Is the media biased? Can the study of language tell us? (Part 3)

I’ve been looking at media outlets’ coverage of the recent fiscal cliff negotiations, examining how different news outlets differed in the choices they made in reporting the events and how these different choices in discourse might reveal their biases (to read more about choices and biases in discourse, check out my first post).  In my last post, I looked at how the word “income” was used more frequently in the MSNBC coverage of the fiscal cliff than it appeared in news articles on politics in general from the same time period (in other words, it was a key word).  In comparison to MSNBC, CNN and Fox News used the word less frequently.  When I examined the uses of the word “income” more closely, I found substantive differences in the way the three networks used the word (read about them here).

Table1

Building on this, I’m going to look at words that reflect how tax policies were represented in Fox News and CNN.  Looking back over Table 1 from my last post (above) I find that the word “hikes” is key in the Fox News corpus and only the Fox News corpus, whereas “revenue” is key in the CNN corpus and only the CNN corpus.  Intuitively, this suggests a difference in the choices these news outlets made in writing about taxes.  We can be more specific about what this looks like by looking more closely at the data.

Starting with “hikes”, I found that Fox News used the word “hikes” 5 times as frequently as MSNBC did and around 6 times as frequently as CNN did.  Every time Fox News writers used the word “hikes” (or the singular “hike”, which was also quite frequent), they used it in conjunction with the word “tax” to talk about “tax hike(s)”.

**Data listing:**
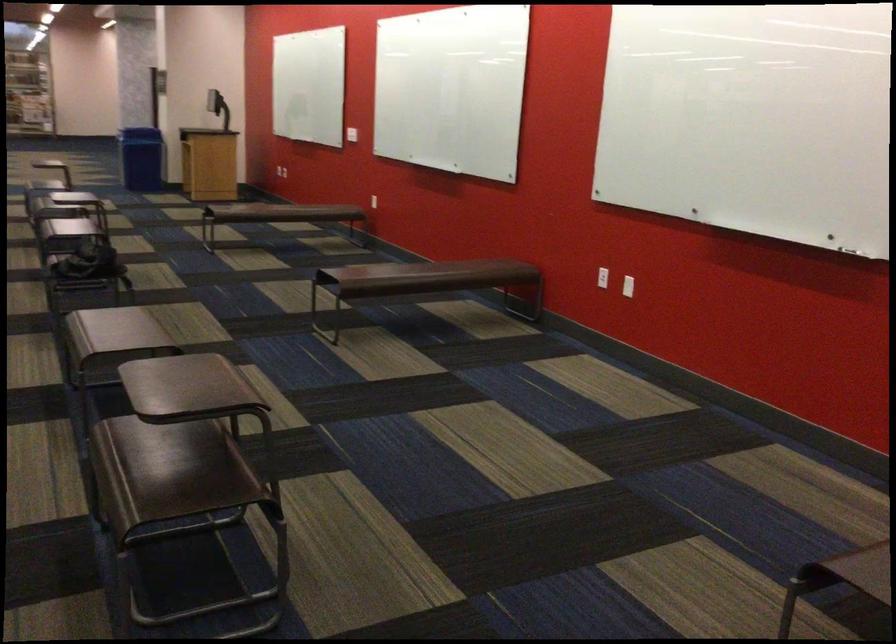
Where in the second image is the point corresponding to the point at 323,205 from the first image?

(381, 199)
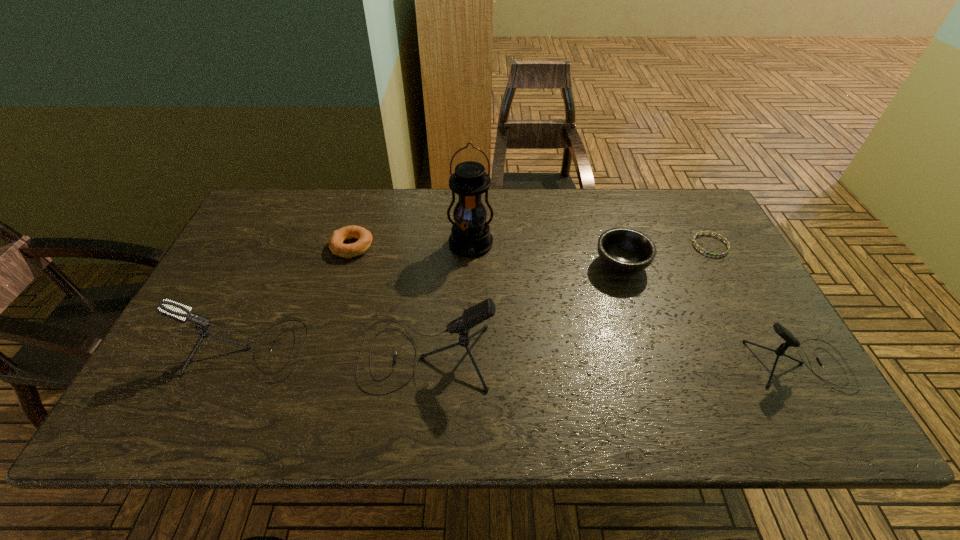
Where is `vacant space at the right edge of the desktop`? vacant space at the right edge of the desktop is located at coordinates (731, 298).

Locate an element on the screen. This screenshot has height=540, width=960. vacant space at the far left corner of the desktop is located at coordinates (262, 227).

Identify the location of vacant space at the far right corner of the desktop. (664, 212).

I want to click on free spot between the fifth shortest object and the bracelet, so click(x=478, y=298).

Locate an element on the screen. vacant point located between the tallest object and the shortest object is located at coordinates (590, 245).

The width and height of the screenshot is (960, 540). Identify the location of free area in between the rightmost microphone and the bagel. (575, 306).

At what (x,y) coordinates should I click in order to perform the action: click on vacant area that lies between the bracelet and the leftmost microphone. Please return your answer as a coordinate pair (x, y). This screenshot has height=540, width=960. Looking at the image, I should click on (478, 298).

What are the coordinates of `unoccupied position between the bracelet and the sixth tallest object` in the screenshot? It's located at (531, 246).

**What you need to do:**
1. Do the following statements agree with the text on media bias? Answer yes or no for each, quoting the words from the text that settle it. (a) The word "revenue" is key in the CNN corpus alone. (b) Fox News used "hikes" about twice as often as MSNBC did. (c) CNN used the word "income" more frequently than MSNBC did.
2. According to the text on media bias, which word did Fox News writers pair with "hikes" every time they used it?

**Correct answers:**
1.
(a) Yes: "“revenue” is key in the CNN corpus and only the CNN corpus"
(b) No: "Fox News used the word “hikes” 5 times as frequently as MSNBC did"
(c) No: "In comparison to MSNBC, CNN and Fox News used the word less frequently."

2. They paired it with "tax," writing about "tax hike(s)."